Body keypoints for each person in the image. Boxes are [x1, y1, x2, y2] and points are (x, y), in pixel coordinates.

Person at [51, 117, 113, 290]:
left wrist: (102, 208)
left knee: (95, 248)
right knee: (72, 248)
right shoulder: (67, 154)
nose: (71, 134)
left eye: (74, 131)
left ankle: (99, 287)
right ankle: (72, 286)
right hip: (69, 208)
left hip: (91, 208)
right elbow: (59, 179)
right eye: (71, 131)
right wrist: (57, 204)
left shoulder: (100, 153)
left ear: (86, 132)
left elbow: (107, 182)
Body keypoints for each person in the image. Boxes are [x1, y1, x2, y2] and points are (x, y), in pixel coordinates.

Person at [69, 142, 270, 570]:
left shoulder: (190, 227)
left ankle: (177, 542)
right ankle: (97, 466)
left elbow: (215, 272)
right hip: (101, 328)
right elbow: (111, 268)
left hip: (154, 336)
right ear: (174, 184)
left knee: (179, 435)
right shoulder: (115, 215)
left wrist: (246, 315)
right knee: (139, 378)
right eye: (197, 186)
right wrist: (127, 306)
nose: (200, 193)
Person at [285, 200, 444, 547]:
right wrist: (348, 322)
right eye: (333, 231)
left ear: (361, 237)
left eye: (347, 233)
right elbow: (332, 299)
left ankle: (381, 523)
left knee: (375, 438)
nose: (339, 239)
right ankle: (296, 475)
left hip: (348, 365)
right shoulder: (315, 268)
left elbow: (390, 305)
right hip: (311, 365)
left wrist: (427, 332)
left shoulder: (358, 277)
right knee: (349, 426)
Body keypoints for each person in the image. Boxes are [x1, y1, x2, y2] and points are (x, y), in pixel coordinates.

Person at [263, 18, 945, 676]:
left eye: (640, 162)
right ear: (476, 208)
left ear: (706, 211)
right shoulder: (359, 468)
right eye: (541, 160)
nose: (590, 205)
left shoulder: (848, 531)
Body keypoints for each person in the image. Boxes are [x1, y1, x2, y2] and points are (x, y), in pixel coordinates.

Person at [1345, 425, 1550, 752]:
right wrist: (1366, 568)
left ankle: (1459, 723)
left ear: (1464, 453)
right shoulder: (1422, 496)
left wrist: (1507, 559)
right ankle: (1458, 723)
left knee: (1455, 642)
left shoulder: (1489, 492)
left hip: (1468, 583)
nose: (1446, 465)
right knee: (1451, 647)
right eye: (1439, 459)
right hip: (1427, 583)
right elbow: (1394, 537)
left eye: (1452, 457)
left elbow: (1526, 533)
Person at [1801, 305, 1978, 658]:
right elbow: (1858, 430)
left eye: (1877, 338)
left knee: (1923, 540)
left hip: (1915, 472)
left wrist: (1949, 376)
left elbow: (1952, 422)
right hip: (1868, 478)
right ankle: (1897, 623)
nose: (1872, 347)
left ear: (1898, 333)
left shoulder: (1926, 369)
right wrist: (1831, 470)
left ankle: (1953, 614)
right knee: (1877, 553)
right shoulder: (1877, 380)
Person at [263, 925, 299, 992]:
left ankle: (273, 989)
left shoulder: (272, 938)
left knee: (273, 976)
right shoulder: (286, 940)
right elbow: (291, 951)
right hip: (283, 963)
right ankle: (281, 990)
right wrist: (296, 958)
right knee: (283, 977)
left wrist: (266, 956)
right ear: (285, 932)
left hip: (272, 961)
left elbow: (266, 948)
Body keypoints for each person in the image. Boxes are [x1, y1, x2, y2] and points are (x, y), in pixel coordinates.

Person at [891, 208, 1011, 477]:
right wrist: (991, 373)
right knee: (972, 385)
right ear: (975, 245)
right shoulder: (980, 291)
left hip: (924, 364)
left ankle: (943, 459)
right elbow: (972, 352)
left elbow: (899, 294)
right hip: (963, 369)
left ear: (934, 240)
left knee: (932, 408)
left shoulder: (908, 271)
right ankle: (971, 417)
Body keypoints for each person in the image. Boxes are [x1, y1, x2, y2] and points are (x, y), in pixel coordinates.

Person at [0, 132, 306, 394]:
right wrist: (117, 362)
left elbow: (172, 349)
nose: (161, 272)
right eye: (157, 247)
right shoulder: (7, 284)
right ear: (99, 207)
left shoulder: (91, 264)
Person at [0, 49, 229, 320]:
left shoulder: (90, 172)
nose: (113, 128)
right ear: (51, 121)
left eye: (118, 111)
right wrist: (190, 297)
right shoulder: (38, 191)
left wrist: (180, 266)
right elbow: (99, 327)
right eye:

⁂

Only a number should be returned: how many lines in the material contain "nose"?

8